For the first time, Perlito5-Java can now run an unmodified script - "rc-forest-fire" from the perl6-bench project.
I've experimented running the benchmark on the several Perlito5 platforms, and on perl itself:
# Perl5-in-Java - including compilation time
time ( touch Test.class ; rm Test.class ; perl perlito5.pl -Isrc5/lib -Cjava rc-forest-fire.pl > Test.java ; javac Test.java ; java Test 20 20 1000 )
real 6.9s
user 5.7s
# Perl5-in-Java - precompiled
time java Test 20 20 1000
real 5.7s
user 3.7s
# Perl5-in-JS - just-in-time compile
time node perlito5.js -Isrc5/lib rc-forest-fire.pl 20 20 1000
real 5.9s
user 4.8s
# perl
time perl rc-forest-fire.pl 20 20 1000
real 5.3s
user 1.1s
I've tested with javac 1.7.0_79, nodejs 0.10.25, perl 5.20.1 in Ubuntu.

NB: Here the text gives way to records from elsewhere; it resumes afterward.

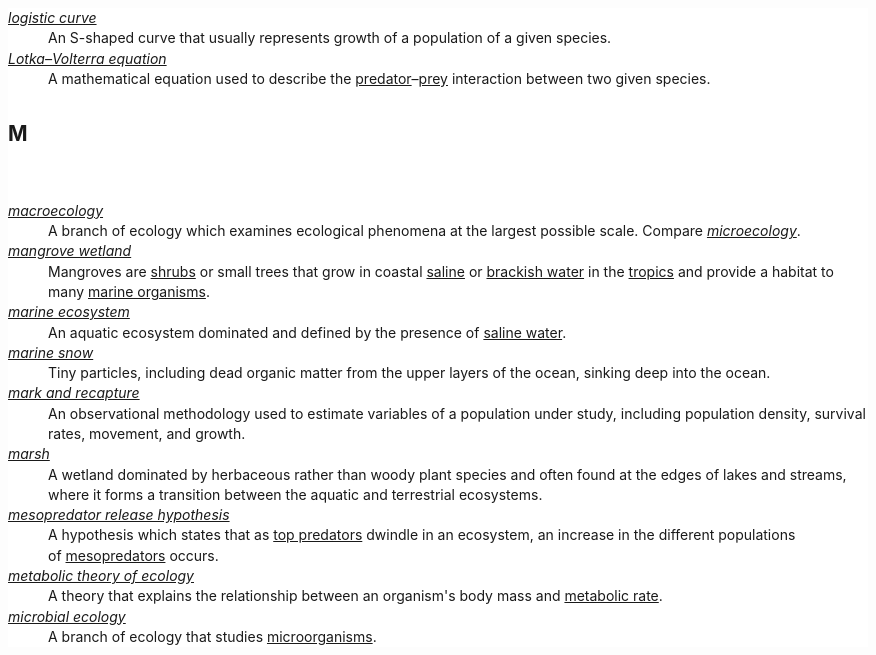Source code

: <dd class="glossary"></dd>
<dt id="logistic_curve" class="glossary"><dfn class="glossary"><a class="mw-redirect" title="Logistic curve" href="https://en.wikipedia.org/wiki/Logistic_curve">logistic curve</a></dfn></dt>
<dd class="glossary">An S-shaped curve that usually represents growth of a population of a given species.</dd>
<dt id="lotka&ndash;volterra_equation" class="glossary"><dfn class="glossary"><a class="mw-redirect" title="Lotka&ndash;Volterra equation" href="https://en.wikipedia.org/wiki/Lotka%E2%80%93Volterra_equation">Lotka&ndash;Volterra equation</a></dfn></dt>
<dd class="glossary">A mathematical equation used to describe the&nbsp;<a href="#predator"><span id="" class="glossary-link-internal" title="See entry on this page at &sect; predator">predator</span></a>&ndash;<a href="#prey"><span id="" class="glossary-link-internal" title="See entry on this page at &sect; prey">prey</span></a>&nbsp;interaction between two given species.</dd>
</dl>
<h2><span id="M" class="mw-headline">M</span></h2>
<p>&nbsp;</p>
<dl class="glossary">
<dt id="macroecology" class="glossary"><dfn class="glossary"><a title="Macroecology" href="https://en.wikipedia.org/wiki/Macroecology">macroecology</a></dfn></dt>
<dd class="glossary">A branch of ecology which examines ecological phenomena at the largest possible scale. Compare&nbsp;<em><a href="#microecology"><span id="" class="glossary-link-internal" title="See entry on this page at &sect; microecology">microecology</span></a></em>.</dd>
<dt id="mangrove_wetland" class="glossary"><dfn class="glossary"><a title="Mangrove" href="https://en.wikipedia.org/wiki/Mangrove">mangrove wetland</a></dfn></dt>
<dd class="glossary">Mangroves are&nbsp;<a title="Shrub" href="https://en.wikipedia.org/wiki/Shrub">shrubs</a>&nbsp;or small trees that grow in coastal&nbsp;<a title="Saline water" href="https://en.wikipedia.org/wiki/Saline_water">saline</a>&nbsp;or&nbsp;<a title="Brackish water" href="https://en.wikipedia.org/wiki/Brackish_water">brackish water</a>&nbsp;in the&nbsp;<a title="Tropics" href="https://en.wikipedia.org/wiki/Tropics">tropics</a>&nbsp;and provide a habitat to many&nbsp;<a class="mw-redirect" title="Marine organism" href="https://en.wikipedia.org/wiki/Marine_organism">marine organisms</a>.</dd>
<dt id="marine_ecosystem" class="glossary"><dfn class="glossary"><a title="Marine ecosystem" href="https://en.wikipedia.org/wiki/Marine_ecosystem">marine ecosystem</a></dfn></dt>
<dd class="glossary">An aquatic ecosystem dominated and defined by the presence of&nbsp;<a title="Saline water" href="https://en.wikipedia.org/wiki/Saline_water">saline water</a>.</dd>
<dt id="marine_snow" class="glossary"><dfn class="glossary"><a title="Marine snow" href="https://en.wikipedia.org/wiki/Marine_snow">marine snow</a></dfn></dt>
<dd class="glossary">Tiny particles, including dead organic matter from the upper layers of the ocean, sinking deep into the ocean.</dd>
<dt id="mark_and_recapture" class="glossary"><dfn class="glossary"><a title="Mark and recapture" href="https://en.wikipedia.org/wiki/Mark_and_recapture">mark and recapture</a></dfn></dt>
<dd class="glossary">An observational methodology used to estimate variables of a population under study, including population density, survival rates, movement, and growth.</dd>
<dt id="marsh" class="glossary"><dfn class="glossary"><a title="Marsh" href="https://en.wikipedia.org/wiki/Marsh">marsh</a></dfn></dt>
<dd class="glossary">A wetland dominated by herbaceous rather than woody plant species and often found at the edges of lakes and streams, where it forms a transition between the aquatic and terrestrial ecosystems.</dd>
<dt id="mesopredator_release_hypothesis" class="glossary"><dfn class="glossary"><a title="Mesopredator release hypothesis" href="https://en.wikipedia.org/wiki/Mesopredator_release_hypothesis">mesopredator release hypothesis</a></dfn></dt>
<dd class="glossary">A hypothesis which states that as&nbsp;<a class="mw-redirect" title="Top predator" href="https://en.wikipedia.org/wiki/Top_predator">top predators</a>&nbsp;dwindle in an ecosystem, an increase in the different populations of&nbsp;<a title="Mesopredator" href="https://en.wikipedia.org/wiki/Mesopredator">mesopredators</a>&nbsp;occurs.</dd>
<dt id="metabolic_theory_of_ecology" class="glossary"><dfn class="glossary"><a title="Metabolic theory of ecology" href="https://en.wikipedia.org/wiki/Metabolic_theory_of_ecology">metabolic theory of ecology</a></dfn></dt>
<dd class="glossary">A theory that explains the relationship between an organism's body mass and&nbsp;<a class="mw-redirect" title="Metabolic rate" href="https://en.wikipedia.org/wiki/Metabolic_rate">metabolic rate</a>.</dd>
<dt id="microbial_ecology" class="glossary"><dfn class="glossary"><a title="Microbial ecology" href="https://en.wikipedia.org/wiki/Microbial_ecology">microbial ecology</a></dfn></dt>
<dd class="glossary">A branch of ecology that studies&nbsp;<a title="Microorganism" href="https://en.wikipedia.org/wiki/Microorganism">microorganisms</a>.</dd>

There is a lot to optimize in the Java code generator, and Javascript could do a little better, too. But I'm very happy that the performance is not much worse in the first try!
Here is another experiment with calling Java libraries from Perlito5-Java; using JVM threads:
package Java::Thread {
import => "java.lang.Thread"
};
my Java::Thread $thread1 = new Java::Thread(
sub {
for my $i (0..10) {
print "thread 1\n";
sleep (1);
}
}
);
my Java::Thread $thread2 = new Java::Thread(
sub {
for my $i (0..10) {
print "thread 2\n";
sleep (1);
}
}
);
$thread1->start();
$thread2->start();
The source code is at https://github.com/fglock/Perlito/blob/master/misc/Java/TestThread.pl;
I've tested with javac 1.7.0_79 in Ubuntu.
I'm experimenting with calling Java libraries from Perlito5-Java; calling into the JVM Javascript engine was pretty easy:
# here we import the Java packages into Perl packages:
package ScriptEngineManager {
import => "javax.script.ScriptEngineManager"
};
package ScriptEngine {
import => "javax.script.ScriptEngine"
};
# these are Perl variables, but they are also Java objects
# so we have to declare which package they belong to:
my ScriptEngineManager $manager = new ScriptEngineManager();
my ScriptEngine $engine = $manager->getEngineByName("JavaScript");
# now we can call the Rhino javascript engine:
$engine->eval(
'print( "JS thinks that the result is " + ( 1+1 ) + "\n" );'
);
# JS thinks that the result is 2
The source code is at https://github.com/fglock/Perlito/blob/master/misc/Java/TestJS.pl;
I've tested with javac 1.7.0_79 in Ubuntu.